Two weeks before this was revealed, I had a dream.
Anna and I approached a house. Alone inside, eating supper at a dining room table, was the pastor's wife. She was distraught. We asked her what was wrong. Through tears she said, "Tata has not come home from work. It has been two days now."
I awoke troubled.
The next day was a Sunday. The pastor was at church, but he was ill. I did not want to tell him the dream so as to trouble him further in his tired state. A week or so later, I was prompted to share the dream in the presence of both pastor and wife.
"Enkosi, Tata," "Thank you, father," he said, taking my hand and giving me a knowing glance.
After the confession on a subsequent Sunday, the dream suddenly became clear to me. Mama Mfundisi (the pastor's wife) had been through far more than we had imagined: the death of a child early on in their marriage, the confusion related to her husband's overseer, her husband's indiscretion, the revelation of a half-sibling to her own sons.
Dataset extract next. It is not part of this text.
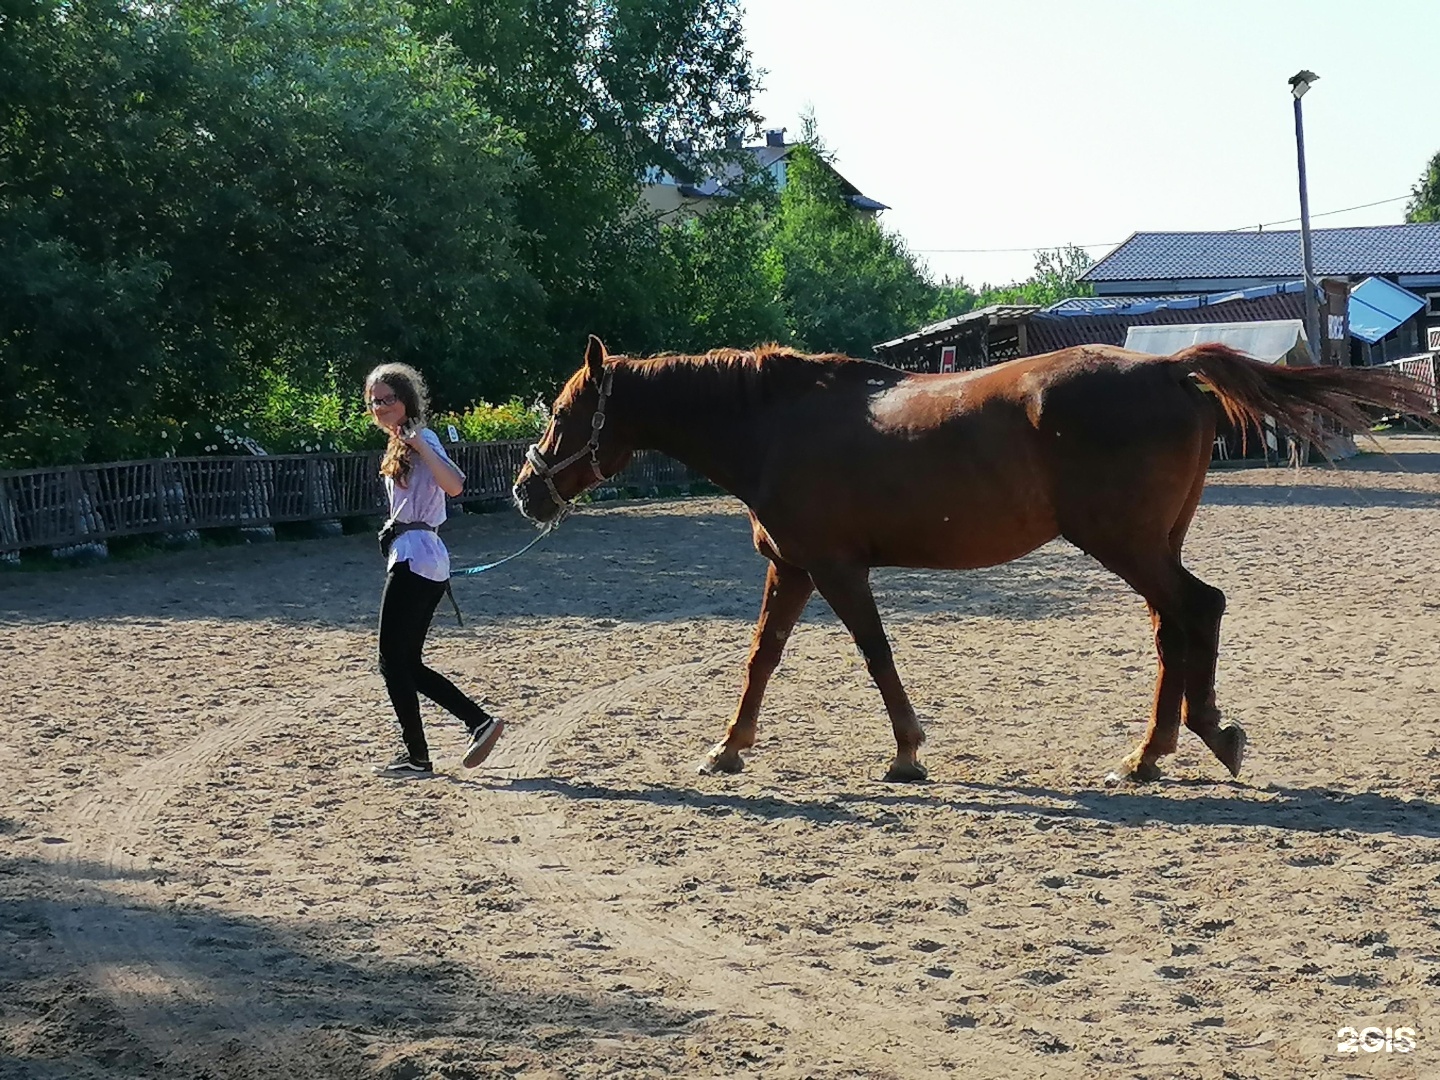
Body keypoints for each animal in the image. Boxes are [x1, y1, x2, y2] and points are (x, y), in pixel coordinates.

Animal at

She was still harboring fears about their relationship, doubts as to whether he would remain faithful, doubts perhaps as to whether he would leave her behind for the sake of his work--his ever-growing call to ministry.
"Tata has not come home. It has been two days . . . "
"It is like that," the pastor confided in me within the following week. "Mama has said recently that it feels like I was running from her."
"But I know now that if I have to stay late at work, loading that truck," he says, pointing to the vehicle he drives for his day-job, "that I must call my wife and tell her exactly where I am. And I practice that."
"When Jesus comes back," he told his congregation, "he will not ask me 'Where is the church.' He will say to me, 'Where is your family.' The wife of Jesus is the church. I must first care for my wife.